Brasil e Argentina: gêmeos, mas nem sempre é mórbida a semelhança…

orloff

Em meados dos  anos 80, havia uma propaganda de vodca que popularizou o bordão “eu sou você, amanhã”.

A frase se tornou muito usada para comparar o Brasil à Argentina.

Com o fim da ditadura, eles tiveram Raúl Alfonsín; nós, José Sarney.

Em 85, o Plano Austral na Argentina; em 86, o Plano Cruzado no Brasil.

Depois, Carlos Menem, em 89, que vinha do peronismo para ser neoliberal. Aqui, Collor e, depois Fernando Henrique, com Itamar e ele próprio. Lá, o interlúdio foi ao inverso, com Fernando de La Rúa.

E o “efeito orloff” seguiu ao inverso. Néstor Kirchner  se torna o presidente das mudanças, poucos meses depois da posse de Lula, no Brasil

Depois faz Cristina presidente, assim como Lula faz Dilma aqui.

Esta história, num recuerdo do 30° aniversário da redemocratização argentina, foi resumida hoje, num ótimo artigo, pela Cynara Menezes, em seu blog Socialista Morena que, se não fosse a qualidade da autora, já me encantaria pela doce menção a Darcy Ribeiro.

30 anos de democracia na Argentina: após a alegria, a privataria

Cynara Menezes

Há 30 anos, em 1983, os ventos da democracia voltavam a soprar para nossos hermanos argentinos, após sete anos de sangrenta ditadura militar. No dia 10 de dezembro daquele ano, Raúl Alfonsín (1927-2009) tomava posse como presidente eleito. Infelizmente, o sofrimento dos vizinhos não terminaria com a saída dos generais do poder. O governo de Alfonsín fracassou em seu plano econômico, o Austral, que deteriorou em hiperinflação e caos social, e o presidente acabaria renunciando ao cargo cinco meses antes de terminar o mandato, passando a faixa ao sucessor eleito, Carlos Menem. Foi como pular do fogo para a frigideira.

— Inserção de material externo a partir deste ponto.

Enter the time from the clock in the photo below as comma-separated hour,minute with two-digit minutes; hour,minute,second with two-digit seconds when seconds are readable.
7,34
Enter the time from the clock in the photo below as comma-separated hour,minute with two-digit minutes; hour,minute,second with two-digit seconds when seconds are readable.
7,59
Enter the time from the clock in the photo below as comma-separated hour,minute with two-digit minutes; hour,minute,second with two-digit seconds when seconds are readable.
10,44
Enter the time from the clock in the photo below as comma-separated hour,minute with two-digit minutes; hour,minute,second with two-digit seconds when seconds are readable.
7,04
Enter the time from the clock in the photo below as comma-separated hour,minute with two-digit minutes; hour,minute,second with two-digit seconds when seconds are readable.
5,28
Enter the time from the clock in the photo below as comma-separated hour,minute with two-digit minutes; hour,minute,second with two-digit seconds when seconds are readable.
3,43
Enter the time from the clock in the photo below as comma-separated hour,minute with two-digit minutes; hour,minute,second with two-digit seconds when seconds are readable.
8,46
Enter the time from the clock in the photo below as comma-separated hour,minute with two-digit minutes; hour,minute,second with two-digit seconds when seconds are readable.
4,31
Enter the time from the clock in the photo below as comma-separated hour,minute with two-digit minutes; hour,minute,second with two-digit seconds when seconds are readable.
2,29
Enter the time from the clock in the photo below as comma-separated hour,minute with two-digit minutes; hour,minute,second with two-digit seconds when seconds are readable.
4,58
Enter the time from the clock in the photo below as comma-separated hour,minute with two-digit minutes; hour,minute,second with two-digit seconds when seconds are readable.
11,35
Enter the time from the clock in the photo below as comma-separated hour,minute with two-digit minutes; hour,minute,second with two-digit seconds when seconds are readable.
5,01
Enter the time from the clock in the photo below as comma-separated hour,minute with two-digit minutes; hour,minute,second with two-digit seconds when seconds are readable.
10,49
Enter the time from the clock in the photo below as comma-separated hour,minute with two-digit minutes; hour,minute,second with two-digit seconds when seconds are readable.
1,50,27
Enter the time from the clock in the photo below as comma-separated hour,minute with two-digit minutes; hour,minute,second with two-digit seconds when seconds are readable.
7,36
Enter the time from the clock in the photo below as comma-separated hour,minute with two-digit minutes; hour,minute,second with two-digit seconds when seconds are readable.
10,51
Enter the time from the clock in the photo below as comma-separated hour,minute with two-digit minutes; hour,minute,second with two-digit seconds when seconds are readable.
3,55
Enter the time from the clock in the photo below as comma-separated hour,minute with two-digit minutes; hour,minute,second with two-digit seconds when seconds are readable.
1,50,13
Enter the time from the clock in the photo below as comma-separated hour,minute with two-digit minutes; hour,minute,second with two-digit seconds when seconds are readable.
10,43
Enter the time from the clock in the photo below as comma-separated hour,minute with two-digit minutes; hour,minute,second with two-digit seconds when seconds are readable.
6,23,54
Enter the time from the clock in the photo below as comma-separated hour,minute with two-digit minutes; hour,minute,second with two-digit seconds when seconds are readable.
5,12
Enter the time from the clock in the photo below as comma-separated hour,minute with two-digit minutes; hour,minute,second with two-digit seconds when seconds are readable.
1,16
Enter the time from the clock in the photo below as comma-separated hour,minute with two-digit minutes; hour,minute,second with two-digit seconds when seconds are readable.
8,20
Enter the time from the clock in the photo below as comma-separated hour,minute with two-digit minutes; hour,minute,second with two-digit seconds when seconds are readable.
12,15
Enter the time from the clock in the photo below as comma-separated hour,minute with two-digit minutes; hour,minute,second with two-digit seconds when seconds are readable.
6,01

O governo neoliberal de Menem (1989-1999) dilapidou todo o patrimônio público da Argentina. Imagine as privatizações que fizeram no Brasil elevadas à máxima potência e você tem um quadro parecido –aqui, nos anos 1990, o governo do PSDB queria privatizar até a Petrobras, mas, graças à oposição liderada pelo PT, não conseguiu. A roubalheira das privatizações na Argentina foi imensa, e, também como no Brasil, o desemprego chegou à estratosfera. Sob a presidência de Menem, taxa foi aos 19% e terminou em quase 15%, igualzinha à brasileira ao final do segundo mandato de FHC. Com a venda da petroleira YPF, a maior empresa do país, e de todas as de serviços públicos, 317 mil trabalhadores passaram do setor estatal ao privado, mas apenas um quinto delas permaneceria no emprego.

Mortalidade infantil, desnutrição, abandono social total: este é o resultado do neoliberalismo na Argentina durante o governo Menem e de seus sucessores Fernando de la Rúa e Eduardo Duhalde. O país só sairia do buraco em que a direita o meteu com a posse de Néstor Kirchner (1950-2010), em 2003. Durante seu governo, Kirchner impulsionou a intervenção do Estado na economia, em contraposição à ditadura da iniciativa privada que havia se estabelecido no país desde o menemismo. Recuperou salários e aposentadorias, congelados por 10 anos. Reativou a indústria nacional e levou adiante o processo de desendividamento da Argentina, continuado por sua mulher, Cristina, ao chegar ao poder em 2007.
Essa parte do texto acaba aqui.